[Document layout analysis data]
┌──

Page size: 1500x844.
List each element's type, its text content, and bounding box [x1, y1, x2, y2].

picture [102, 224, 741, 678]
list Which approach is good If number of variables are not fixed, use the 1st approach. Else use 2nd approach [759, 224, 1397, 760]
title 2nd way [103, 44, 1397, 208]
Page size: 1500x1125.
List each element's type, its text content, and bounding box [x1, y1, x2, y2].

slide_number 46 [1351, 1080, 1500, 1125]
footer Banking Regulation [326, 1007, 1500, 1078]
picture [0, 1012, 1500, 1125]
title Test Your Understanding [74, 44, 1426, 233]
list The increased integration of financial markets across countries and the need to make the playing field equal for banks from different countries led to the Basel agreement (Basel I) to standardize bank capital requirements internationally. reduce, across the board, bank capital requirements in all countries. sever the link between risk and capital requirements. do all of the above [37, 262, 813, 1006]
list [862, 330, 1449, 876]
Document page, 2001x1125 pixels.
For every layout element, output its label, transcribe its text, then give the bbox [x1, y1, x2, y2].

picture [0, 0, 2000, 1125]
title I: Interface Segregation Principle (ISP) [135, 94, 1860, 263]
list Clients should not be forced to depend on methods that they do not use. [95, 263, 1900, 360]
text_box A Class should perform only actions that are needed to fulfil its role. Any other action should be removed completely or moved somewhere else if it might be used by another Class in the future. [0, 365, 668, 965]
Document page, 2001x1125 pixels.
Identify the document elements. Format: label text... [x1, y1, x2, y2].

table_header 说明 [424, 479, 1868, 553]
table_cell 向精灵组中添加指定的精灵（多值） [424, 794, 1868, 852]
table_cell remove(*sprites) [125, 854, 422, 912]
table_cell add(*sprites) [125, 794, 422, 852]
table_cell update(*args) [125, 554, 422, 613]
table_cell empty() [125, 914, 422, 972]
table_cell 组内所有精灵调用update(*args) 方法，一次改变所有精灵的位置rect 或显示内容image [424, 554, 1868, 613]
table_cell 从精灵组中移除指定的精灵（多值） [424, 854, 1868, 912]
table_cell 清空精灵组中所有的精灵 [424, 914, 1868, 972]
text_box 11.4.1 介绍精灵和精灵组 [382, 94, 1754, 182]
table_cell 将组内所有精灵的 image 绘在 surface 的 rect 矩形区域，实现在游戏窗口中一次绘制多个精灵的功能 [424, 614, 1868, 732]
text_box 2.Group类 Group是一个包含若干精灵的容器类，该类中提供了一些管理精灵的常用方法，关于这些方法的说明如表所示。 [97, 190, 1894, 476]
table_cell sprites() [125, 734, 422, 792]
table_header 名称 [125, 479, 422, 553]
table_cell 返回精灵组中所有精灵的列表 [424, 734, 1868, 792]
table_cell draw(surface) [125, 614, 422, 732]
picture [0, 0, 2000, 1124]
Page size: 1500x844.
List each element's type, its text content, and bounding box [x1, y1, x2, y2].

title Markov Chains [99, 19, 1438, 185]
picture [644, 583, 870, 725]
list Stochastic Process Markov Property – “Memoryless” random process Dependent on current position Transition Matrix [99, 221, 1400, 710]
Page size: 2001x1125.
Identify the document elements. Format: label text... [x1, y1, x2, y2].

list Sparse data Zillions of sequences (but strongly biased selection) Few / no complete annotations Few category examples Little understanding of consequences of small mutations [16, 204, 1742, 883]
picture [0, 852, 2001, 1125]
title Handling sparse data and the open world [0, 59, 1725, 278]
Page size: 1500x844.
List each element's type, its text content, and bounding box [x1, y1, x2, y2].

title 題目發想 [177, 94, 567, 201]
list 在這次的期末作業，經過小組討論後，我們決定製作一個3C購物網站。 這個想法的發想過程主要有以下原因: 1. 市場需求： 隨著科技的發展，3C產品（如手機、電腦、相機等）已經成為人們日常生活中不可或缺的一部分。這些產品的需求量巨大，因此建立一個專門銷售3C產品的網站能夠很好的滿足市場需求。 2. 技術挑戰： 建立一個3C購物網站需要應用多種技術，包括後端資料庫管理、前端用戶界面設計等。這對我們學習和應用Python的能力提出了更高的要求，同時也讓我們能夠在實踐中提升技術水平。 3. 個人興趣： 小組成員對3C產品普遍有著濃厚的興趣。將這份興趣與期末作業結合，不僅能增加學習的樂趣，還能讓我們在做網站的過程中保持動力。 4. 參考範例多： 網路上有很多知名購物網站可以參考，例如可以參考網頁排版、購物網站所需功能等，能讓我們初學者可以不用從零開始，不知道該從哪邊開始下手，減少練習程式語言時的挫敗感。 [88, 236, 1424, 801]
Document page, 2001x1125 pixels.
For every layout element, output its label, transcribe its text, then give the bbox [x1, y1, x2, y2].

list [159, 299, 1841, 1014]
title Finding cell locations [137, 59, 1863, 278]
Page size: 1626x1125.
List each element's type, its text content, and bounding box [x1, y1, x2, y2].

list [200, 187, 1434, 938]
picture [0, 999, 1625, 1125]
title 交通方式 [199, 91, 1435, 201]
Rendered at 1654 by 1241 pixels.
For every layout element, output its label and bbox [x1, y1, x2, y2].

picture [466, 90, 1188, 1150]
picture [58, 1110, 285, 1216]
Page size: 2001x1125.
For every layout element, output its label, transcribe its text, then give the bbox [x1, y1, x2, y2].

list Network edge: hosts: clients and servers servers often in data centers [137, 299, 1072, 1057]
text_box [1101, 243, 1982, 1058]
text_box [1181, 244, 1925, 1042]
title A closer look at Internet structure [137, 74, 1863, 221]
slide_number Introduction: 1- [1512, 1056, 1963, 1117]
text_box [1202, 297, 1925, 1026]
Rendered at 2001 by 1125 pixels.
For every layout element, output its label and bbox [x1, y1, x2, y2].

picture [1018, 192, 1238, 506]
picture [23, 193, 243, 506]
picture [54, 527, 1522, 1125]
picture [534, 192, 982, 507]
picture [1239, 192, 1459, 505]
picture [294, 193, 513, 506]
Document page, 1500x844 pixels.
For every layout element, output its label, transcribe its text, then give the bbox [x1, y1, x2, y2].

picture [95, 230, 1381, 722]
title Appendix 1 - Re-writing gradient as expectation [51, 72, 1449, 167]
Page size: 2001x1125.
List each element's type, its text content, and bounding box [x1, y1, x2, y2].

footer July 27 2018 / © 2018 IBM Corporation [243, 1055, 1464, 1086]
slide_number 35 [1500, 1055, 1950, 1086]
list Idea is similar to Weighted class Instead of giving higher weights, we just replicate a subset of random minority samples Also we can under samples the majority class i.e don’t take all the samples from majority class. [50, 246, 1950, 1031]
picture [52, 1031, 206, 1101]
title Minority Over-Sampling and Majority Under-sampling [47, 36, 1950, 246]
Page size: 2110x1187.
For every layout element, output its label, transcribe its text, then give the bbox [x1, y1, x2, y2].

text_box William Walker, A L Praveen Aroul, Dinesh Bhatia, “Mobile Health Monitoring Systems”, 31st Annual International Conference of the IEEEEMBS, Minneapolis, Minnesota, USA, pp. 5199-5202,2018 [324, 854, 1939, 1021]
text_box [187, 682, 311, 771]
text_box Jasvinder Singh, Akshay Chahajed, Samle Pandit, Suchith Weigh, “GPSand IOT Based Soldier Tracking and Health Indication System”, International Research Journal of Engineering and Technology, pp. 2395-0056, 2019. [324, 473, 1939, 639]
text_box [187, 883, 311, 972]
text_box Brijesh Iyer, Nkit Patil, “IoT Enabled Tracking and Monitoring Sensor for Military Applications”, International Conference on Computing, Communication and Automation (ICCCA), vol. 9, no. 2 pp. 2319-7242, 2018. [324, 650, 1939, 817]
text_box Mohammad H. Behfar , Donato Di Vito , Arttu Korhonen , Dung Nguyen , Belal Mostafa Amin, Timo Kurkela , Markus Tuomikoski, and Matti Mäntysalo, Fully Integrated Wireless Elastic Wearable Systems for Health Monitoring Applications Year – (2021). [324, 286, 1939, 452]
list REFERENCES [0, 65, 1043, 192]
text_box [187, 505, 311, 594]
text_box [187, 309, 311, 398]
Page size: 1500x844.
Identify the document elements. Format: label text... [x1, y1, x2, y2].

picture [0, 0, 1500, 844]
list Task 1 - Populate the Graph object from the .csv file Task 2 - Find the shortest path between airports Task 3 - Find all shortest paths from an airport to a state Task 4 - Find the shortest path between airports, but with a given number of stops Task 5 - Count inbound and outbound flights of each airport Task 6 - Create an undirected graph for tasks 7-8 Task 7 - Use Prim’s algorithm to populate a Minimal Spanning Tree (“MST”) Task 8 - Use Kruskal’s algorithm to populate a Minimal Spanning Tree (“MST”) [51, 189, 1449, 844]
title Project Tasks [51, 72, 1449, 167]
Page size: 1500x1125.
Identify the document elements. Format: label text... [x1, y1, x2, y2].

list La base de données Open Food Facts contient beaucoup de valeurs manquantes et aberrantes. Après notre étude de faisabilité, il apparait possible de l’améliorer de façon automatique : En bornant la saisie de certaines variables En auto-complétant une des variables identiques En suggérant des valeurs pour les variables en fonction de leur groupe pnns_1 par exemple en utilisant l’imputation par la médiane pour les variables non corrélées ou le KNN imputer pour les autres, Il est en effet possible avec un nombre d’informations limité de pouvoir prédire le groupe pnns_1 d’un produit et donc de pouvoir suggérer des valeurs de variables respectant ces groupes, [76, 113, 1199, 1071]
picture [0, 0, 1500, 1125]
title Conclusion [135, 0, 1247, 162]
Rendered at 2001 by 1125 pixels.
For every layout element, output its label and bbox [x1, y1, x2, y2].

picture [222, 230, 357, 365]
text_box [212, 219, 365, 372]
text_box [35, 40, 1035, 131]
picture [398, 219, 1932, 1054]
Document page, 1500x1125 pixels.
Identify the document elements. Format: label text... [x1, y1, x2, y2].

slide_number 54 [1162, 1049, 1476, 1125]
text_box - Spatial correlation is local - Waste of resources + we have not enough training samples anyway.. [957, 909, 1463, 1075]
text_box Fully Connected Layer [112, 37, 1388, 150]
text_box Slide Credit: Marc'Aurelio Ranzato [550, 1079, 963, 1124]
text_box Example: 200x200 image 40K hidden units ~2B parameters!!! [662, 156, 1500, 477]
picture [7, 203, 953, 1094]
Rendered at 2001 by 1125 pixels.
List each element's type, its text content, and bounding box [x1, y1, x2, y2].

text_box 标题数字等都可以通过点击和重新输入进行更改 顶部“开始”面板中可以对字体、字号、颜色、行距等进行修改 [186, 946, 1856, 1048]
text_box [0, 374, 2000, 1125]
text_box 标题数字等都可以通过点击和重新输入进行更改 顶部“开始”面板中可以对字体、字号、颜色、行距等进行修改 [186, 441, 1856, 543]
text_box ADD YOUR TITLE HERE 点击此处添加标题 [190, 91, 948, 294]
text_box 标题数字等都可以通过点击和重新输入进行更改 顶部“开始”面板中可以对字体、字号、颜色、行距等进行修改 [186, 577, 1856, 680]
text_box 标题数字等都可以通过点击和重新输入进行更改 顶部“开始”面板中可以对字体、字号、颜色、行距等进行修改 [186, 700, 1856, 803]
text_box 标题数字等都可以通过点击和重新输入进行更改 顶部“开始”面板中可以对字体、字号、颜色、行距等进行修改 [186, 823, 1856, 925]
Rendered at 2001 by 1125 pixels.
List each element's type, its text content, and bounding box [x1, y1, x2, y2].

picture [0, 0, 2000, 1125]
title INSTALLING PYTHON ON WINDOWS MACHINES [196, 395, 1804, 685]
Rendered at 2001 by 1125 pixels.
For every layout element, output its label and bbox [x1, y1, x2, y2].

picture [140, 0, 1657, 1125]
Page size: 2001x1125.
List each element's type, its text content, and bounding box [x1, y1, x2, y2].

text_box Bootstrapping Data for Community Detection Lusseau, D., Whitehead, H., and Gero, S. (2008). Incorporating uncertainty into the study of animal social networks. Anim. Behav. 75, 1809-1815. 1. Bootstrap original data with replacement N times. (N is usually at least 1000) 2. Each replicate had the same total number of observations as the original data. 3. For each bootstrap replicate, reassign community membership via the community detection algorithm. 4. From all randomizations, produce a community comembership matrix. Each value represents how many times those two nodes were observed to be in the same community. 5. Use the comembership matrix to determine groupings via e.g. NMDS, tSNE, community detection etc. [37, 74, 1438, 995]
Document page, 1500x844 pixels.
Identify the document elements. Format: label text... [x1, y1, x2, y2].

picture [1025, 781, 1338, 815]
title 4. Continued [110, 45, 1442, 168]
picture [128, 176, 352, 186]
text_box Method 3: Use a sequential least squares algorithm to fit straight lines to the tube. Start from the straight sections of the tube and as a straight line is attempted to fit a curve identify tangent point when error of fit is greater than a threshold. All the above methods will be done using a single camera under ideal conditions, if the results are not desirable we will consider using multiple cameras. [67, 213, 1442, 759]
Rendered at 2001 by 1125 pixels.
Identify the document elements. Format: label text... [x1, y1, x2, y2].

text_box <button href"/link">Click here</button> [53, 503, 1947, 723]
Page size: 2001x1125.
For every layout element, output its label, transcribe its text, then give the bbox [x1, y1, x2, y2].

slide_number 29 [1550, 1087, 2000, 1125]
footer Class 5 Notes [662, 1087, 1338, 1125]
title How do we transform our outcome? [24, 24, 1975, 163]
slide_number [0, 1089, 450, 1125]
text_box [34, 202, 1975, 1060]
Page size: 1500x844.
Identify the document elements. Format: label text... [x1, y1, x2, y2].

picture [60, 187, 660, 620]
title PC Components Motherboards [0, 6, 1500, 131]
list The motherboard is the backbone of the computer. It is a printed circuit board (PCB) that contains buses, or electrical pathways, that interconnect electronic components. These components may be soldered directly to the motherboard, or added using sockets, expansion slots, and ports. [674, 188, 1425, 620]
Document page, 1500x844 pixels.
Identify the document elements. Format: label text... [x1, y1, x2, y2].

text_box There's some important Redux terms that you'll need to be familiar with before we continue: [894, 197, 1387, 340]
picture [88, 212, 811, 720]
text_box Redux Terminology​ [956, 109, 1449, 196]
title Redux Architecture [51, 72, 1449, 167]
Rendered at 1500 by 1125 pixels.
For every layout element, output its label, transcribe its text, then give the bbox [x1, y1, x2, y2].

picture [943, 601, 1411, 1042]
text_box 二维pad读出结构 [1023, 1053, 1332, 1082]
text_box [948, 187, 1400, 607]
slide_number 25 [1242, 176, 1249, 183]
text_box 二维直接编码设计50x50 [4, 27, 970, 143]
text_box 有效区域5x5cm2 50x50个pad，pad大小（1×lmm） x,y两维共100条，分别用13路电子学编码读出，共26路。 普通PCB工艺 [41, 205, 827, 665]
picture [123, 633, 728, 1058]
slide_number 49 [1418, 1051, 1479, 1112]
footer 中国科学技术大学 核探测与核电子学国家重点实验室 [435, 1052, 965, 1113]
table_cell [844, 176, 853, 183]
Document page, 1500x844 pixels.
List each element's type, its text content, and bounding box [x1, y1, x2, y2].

└──

[WHAT IS REQUIRED]
An exact repeat of the lines from the one containing "text_box [34, 202, 1975, 1060]" through the final line above, both included, is the whole answer.

[SOLUTION TO THIS PROBLEM]
text_box [34, 202, 1975, 1060]
Page size: 1500x844.
Identify the document elements. Format: label text... [x1, y1, x2, y2].

picture [60, 187, 660, 620]
title PC Components Motherboards [0, 6, 1500, 131]
list The motherboard is the backbone of the computer. It is a printed circuit board (PCB) that contains buses, or electrical pathways, that interconnect electronic components. These components may be soldered directly to the motherboard, or added using sockets, expansion slots, and ports. [674, 188, 1425, 620]
Document page, 1500x844 pixels.
Identify the document elements. Format: label text... [x1, y1, x2, y2].

text_box There's some important Redux terms that you'll need to be familiar with before we continue: [894, 197, 1387, 340]
picture [88, 212, 811, 720]
text_box Redux Terminology​ [956, 109, 1449, 196]
title Redux Architecture [51, 72, 1449, 167]
Rendered at 1500 by 1125 pixels.
For every layout element, output its label, transcribe its text, then give the bbox [x1, y1, x2, y2].

picture [943, 601, 1411, 1042]
text_box 二维pad读出结构 [1023, 1053, 1332, 1082]
text_box [948, 187, 1400, 607]
slide_number 25 [1242, 176, 1249, 183]
text_box 二维直接编码设计50x50 [4, 27, 970, 143]
text_box 有效区域5x5cm2 50x50个pad，pad大小（1×lmm） x,y两维共100条，分别用13路电子学编码读出，共26路。 普通PCB工艺 [41, 205, 827, 665]
picture [123, 633, 728, 1058]
slide_number 49 [1418, 1051, 1479, 1112]
footer 中国科学技术大学 核探测与核电子学国家重点实验室 [435, 1052, 965, 1113]
table_cell [844, 176, 853, 183]
Document page, 1500x844 pixels.
List each element's type, its text content, and bounding box [x1, y1, x2, y2].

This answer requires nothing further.